After his PhD, he worked at the Princeton Plasma Physics Laboratory (on "Project Matterhorn"), where he was one of the leading theoretical physicists and remained until 1982. In 1982 he was Senior Technical Advisor in the theory group of General Atomics and simultaneously adjunct professor at the University of California, San Diego.
He was the author of a series of works with John Johnson and Katherine Weimer on equilibria and instabilities in Tokamak and Stellarator plasmas in magnetohydrodynamics. With Johnson and Ray Grimm he developed the computer program PEST (Princeton Equilibrium and Stability in Tokamak's Code). With Bruno Coppi and others he investigated dissipative instabilities in plasmas. With Ira B. Bernstein and Martin Kruskal he did research on BGK modes (nonlinear wave solutions in plasma physics).

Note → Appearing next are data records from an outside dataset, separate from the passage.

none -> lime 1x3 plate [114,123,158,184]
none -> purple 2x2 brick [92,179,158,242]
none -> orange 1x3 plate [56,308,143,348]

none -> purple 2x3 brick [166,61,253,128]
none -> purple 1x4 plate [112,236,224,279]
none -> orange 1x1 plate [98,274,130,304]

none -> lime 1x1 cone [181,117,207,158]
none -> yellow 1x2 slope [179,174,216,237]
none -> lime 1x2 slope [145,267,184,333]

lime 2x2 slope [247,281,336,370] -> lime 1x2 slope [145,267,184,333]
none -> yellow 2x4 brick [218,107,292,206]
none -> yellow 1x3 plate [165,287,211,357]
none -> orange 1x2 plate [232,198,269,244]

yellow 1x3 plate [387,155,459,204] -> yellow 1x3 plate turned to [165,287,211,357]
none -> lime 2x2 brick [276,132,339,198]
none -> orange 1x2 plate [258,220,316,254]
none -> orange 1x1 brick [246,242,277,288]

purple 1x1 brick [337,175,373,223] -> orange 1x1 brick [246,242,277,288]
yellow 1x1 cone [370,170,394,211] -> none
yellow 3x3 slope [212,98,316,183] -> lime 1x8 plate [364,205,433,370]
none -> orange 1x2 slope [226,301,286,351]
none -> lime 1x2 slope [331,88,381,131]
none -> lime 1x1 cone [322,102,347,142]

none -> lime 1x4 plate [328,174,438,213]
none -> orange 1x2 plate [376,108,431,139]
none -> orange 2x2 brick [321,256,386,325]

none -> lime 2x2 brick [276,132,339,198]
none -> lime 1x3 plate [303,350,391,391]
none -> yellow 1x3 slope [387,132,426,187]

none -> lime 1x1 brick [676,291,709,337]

In the 1970s he worked on Hamiltonian dynamics in chaos theory. In 1979 he published Greene's criterion for the collapse of tori in KAM theory.
In 1992, he won the James Clerk Maxwell Prize for Plasma Physics.[5] He was a fellow of the American Physical Society (APS) and a member of the American Geophysical Union.
In 2006, he received the Leroy P. Steele Prize with Martin Kruskal, Robert M. Miura and Clifford S. Gardner[6] for his work on inverse scattering transformations in the theory of solitons.
He was married from 1956 on and had a daughter and two grandchildren. He died as a consequence of Parkinson's disease. Greene's father was a professor of chemical engineering at Kansas State.